[Bounding boxes with keypoints]
◇ ◇ ◇ ◇ ◇ ◇ ◇
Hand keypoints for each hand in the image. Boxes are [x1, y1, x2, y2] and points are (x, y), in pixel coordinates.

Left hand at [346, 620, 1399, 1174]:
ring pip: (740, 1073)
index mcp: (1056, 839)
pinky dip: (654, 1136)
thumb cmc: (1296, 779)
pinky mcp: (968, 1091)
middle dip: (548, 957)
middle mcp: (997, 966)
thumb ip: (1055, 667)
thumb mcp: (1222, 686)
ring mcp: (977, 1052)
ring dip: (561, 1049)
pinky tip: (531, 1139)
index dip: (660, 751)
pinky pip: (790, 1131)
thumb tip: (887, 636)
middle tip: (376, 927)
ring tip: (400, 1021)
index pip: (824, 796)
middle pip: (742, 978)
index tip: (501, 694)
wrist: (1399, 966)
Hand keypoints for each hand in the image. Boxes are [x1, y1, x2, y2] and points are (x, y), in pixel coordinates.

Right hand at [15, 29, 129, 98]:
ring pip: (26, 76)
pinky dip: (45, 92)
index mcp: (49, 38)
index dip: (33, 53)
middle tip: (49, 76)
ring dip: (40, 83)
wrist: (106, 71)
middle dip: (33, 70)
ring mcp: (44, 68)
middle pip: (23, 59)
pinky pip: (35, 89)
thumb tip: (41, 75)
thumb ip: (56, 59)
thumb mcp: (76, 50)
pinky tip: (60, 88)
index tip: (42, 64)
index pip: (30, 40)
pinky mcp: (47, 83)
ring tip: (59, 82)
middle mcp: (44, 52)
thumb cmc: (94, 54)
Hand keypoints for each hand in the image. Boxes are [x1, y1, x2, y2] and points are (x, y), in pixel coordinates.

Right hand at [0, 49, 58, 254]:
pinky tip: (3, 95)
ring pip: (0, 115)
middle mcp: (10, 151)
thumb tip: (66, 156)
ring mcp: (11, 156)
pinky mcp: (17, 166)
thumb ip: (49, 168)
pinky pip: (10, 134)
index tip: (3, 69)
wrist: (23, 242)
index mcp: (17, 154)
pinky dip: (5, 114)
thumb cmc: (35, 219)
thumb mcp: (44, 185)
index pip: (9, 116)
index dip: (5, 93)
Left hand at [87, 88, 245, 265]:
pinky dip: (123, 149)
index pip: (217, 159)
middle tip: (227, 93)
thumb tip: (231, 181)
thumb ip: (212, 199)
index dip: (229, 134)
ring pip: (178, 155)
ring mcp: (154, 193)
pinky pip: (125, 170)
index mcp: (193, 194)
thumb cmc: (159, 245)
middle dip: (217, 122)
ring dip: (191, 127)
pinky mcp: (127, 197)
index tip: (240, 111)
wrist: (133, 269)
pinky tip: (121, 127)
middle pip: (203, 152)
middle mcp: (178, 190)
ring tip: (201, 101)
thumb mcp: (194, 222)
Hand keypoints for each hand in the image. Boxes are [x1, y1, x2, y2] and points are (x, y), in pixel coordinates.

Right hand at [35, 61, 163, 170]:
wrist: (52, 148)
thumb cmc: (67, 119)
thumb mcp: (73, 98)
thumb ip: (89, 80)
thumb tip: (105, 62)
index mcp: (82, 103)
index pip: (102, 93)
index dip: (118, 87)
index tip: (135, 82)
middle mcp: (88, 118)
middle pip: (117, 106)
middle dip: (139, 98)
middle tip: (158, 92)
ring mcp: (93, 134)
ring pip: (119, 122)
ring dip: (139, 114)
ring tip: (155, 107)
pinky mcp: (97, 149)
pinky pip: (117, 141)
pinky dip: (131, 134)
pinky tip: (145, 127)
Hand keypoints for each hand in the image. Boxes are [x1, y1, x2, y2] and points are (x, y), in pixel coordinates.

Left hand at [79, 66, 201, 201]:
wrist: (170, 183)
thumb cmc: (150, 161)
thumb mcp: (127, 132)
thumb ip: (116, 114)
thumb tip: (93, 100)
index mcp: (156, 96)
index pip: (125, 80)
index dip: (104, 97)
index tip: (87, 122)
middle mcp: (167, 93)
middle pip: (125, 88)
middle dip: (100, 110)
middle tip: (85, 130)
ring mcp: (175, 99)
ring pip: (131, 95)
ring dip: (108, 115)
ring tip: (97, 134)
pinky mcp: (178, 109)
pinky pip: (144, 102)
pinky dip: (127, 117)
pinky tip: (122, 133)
◇ ◇ ◇ ◇ ◇ ◇ ◇
▶ Task brief
Every line above that carries the string "Right" should be copied.

▶ Exercise solution
Right hand at [15, 29, 129, 98]:
Right hand at [0, 49, 58, 254]:
Right hand at [35, 61, 163, 170]:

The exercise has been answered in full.